The central theme to Charles Mann's 1491 is that what we call pristine wilderness today is a European creation. The landscapes of the North America, Central America and the Amazon were terrascaped by fire and farming. When small pox hit the indigenous populations it removed the inputs that the local humans had used to maintain a stable ecosystem. Without the US North-East being burnt periodically the mast farms disappeared. Without the slash and char (not burn) method of farming the Amazon forest grew back to cover up the human planted fruit forests under the canopy that spread across the Amazon.
A component of this is that there is no natural wilderness where humans have been. Humanity, and in particular its mastery of fire, is an active player in the ecosystem. Where humanity is there is no out of control nature - or what we call wilderness. As a species we are too technologically adept at maneuvering the landscape to our needs and advantage.

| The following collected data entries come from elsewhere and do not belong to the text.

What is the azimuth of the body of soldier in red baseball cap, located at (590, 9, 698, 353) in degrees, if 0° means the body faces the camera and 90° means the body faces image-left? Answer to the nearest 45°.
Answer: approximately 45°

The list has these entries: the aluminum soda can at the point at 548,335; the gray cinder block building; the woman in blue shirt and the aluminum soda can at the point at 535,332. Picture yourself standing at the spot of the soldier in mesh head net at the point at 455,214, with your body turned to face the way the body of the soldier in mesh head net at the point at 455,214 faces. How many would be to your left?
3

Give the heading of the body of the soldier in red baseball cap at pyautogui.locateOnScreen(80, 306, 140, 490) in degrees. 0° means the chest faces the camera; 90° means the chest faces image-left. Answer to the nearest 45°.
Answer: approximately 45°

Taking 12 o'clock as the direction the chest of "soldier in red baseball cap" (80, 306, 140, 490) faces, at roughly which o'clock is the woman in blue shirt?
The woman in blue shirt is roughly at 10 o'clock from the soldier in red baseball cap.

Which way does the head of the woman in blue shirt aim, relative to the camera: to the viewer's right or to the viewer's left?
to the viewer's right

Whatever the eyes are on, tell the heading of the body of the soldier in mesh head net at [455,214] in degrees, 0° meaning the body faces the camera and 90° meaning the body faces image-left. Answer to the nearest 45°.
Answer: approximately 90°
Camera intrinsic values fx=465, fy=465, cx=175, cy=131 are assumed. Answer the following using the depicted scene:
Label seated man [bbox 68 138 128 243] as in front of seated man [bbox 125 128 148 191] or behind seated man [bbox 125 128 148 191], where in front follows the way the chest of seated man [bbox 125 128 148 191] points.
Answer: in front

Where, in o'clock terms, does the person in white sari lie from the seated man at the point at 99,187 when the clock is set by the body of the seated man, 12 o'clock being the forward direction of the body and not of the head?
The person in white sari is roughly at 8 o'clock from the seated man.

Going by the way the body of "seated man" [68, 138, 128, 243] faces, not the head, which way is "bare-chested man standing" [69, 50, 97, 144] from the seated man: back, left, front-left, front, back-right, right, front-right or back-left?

Mann argues that when the US colonists came to America they soon saw an ecosystem that was out of control. Small pox reduced the numbers of Native American Indians sufficiently that they were no longer the determinant body in managing the local ecosystem. The US colonists did not replace their methods of fire management in keeping tree growth from the plains or dense undergrowth from appearing in their mast plantations.
Additionally the smaller population numbers were no longer there to hunt species such as Bison, Elk etc. So those populations and others, such as Carrier Pidgeons, went out of control with the Indians no longer being active in the ecosystem. The European view of American Wilderness was actually an out of control system that was wildly fluctuating as it was no longer being managed by humans.
The Amazon is another interesting study in how the idealistic view of pristine wilderness is wrong. The slash-and-burn farming technique is one that appeared with the Europeans. Amazonians were stone age, and did not have metal tools. Stone axes are woefully inefficient at knocking down trees whereas it is a simple task with a metal axe - and they did not appear until European technologies arrived in South America. The Australian Aboriginies prized English axes for the same reason. They offered a massive productivity leap.
The Amazonians prior to 1491, and it seems from the book since about the 1100s practiced a method that produced terra pretta which was a charcoal rich soil that raised the productivity of the soil by approximately 800%. The method was to slow burn the undergrowth, make smoldering slow burn fires, so the charcoal would enter the soil and fix the nutrients that the poor soil of the Amazon basin lacked or were leached out by rain. It has the added effect of keeping carbon in the ground rather than being burnt off into the atmosphere as slash and burn does. Charcoal sequestration also makes the soil permanently more productive. The old terra pretta areas often get sold off for potting mix to the cities.
The towns and tribes of the Amazon forest modified the rainforest to their own needs planting large numbers of fruit trees under the canopy. Along with manoic they planted sapodillah, calabash, tucuma, babacu, pieapple, coco-palm, hat-palm, oil-palm, peach-palm etc, etc. Mann notes of the 138 domesticated species in the Amazon, half are trees. Mann writes:
Balee cautiously estimated ... that at least 11.8 percent, about an eighth, of the non-flooded Amazon forest was "anthropogenic" - directly or indirectly created by humans.The result of this is that what we call pristine wilderness is mistaken. Humanity has been an integrated and active participant in the terran ecosystem for so long that the landscapes are a product of our presence.